授業を受けず、多摩川沿いでスクワットに勤しんだ
── 中学校に通うのをやめた、というのは…?
大原さん:正確には、学校で授業を受けるのをやめました。その代わり、神奈川の多摩川沿いで走ったり、腕立て伏せをしたり、スクワットをしたり、とにかくひとりでトレーニングをすることにしたんです。
ただ、学校が嫌いだったわけではありませんでした。だから、昼休みには母が作ってくれた弁当を持って登校して、班のみんなで机を並べて弁当を食べて。弁当の後は、昼休みが終わるまで話をしたり遊んだり。5時間目になると、勝手に体育館に忍び込んで、マット運動をしたり、跳び箱を積み重ねて宙返りをしたり、プロレスの自主練みたいなことをやって。帰りの会に出席して家に帰るという。変わっていたというか…ひと言で言えばヤバい中学校生活を送っていました。
当時は約30年前で、大人に敷かれたレールから外れたら怒られる時代。当たり前ですが、先生たちにはすごく叱られました。でも、親には叱られた記憶が全然ないんですよ。

── 親御さんは大原さんのことを静かに見守っていたんですね。

_資料を読み解く_.
a: 大原さんへのインタビューのうち、「大原さん:正確には、学校で授」から「中学校生活を送っていました。」までを一字一句変えずに書き写しなさい。
b: 大原さんへのインタビューを2文で要約しなさい。
c: 大原さんへのインタビューを、最後の文の後から引き継いで書き進めなさい。
これらの行は別の資料から取ったものである。

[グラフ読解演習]
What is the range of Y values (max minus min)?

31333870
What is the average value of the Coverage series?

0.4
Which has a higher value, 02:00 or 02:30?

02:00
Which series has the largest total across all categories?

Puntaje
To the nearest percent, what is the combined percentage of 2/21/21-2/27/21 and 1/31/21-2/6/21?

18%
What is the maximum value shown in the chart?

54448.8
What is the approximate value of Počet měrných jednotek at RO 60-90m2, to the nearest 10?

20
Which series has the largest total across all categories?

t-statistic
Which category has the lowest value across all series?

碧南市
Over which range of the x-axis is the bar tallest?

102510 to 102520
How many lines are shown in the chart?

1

_演習の結果_.
a:
大原さん:正確には、学校で授業を受けるのをやめました。その代わり、神奈川の多摩川沿いで走ったり、腕立て伏せをしたり、スクワットをしたり、とにかくひとりでトレーニングをすることにしたんです。
ただ、学校が嫌いだったわけではありませんでした。だから、昼休みには母が作ってくれた弁当を持って登校して、班のみんなで机を並べて弁当を食べて。弁当の後は、昼休みが終わるまで話をしたり遊んだり。5時間目になると、勝手に体育館に忍び込んで、マット運動をしたり、跳び箱を積み重ねて宙返りをしたり、プロレスの自主練みたいなことをやって。帰りの会に出席して家に帰るという。変わっていたというか…ひと言で言えばヤバい中学校生活を送っていました。

b: 大原さんは中学校で授業を受けるのをやめて多摩川沿いでひとりトレーニングをしたが、学校が嫌いだったわけではなく、昼休みには登校して弁当を食べ、5時間目には体育館でプロレスの自主練のようなことをしていた。約30年前の当時、先生たちにはすごく叱られたものの、親に叱られた記憶は全然ないという。

c:
大原さん:平日の朝、学校だったら確実に遅刻する時間に起きても、授業に出ないで多摩川沿いを走ったりスクワットをしたりしても、親には怒られませんでした。両親は、何があっても変わることなく、僕の夢を応援してくれていたんです。
いっぽうで、いくら夢のためとはいえ、「俺はやってはいけないことをしている…」という自覚はありました。だから、何か結果を出さなければと思い、アマチュアレスリングの全国大会にいくつか出場したら、全部優勝できたんです。ジュニアレスリングチャンピオンになって、金メダルをもらって。レスリングは校外活動でしたが、「部活みたいに表彰してほしい」と校長先生に直訴したら、全校集会のときに表彰してもらえたんですよ。初めて皆の前で褒められて嬉しかったのを覚えています。
高校進学の際は、僕の活動が認められて、いろいろな高校から推薦の話がたくさんきたんです。でも、当時の僕はプロレスラーになることしか考えていなかったので、全部断りました。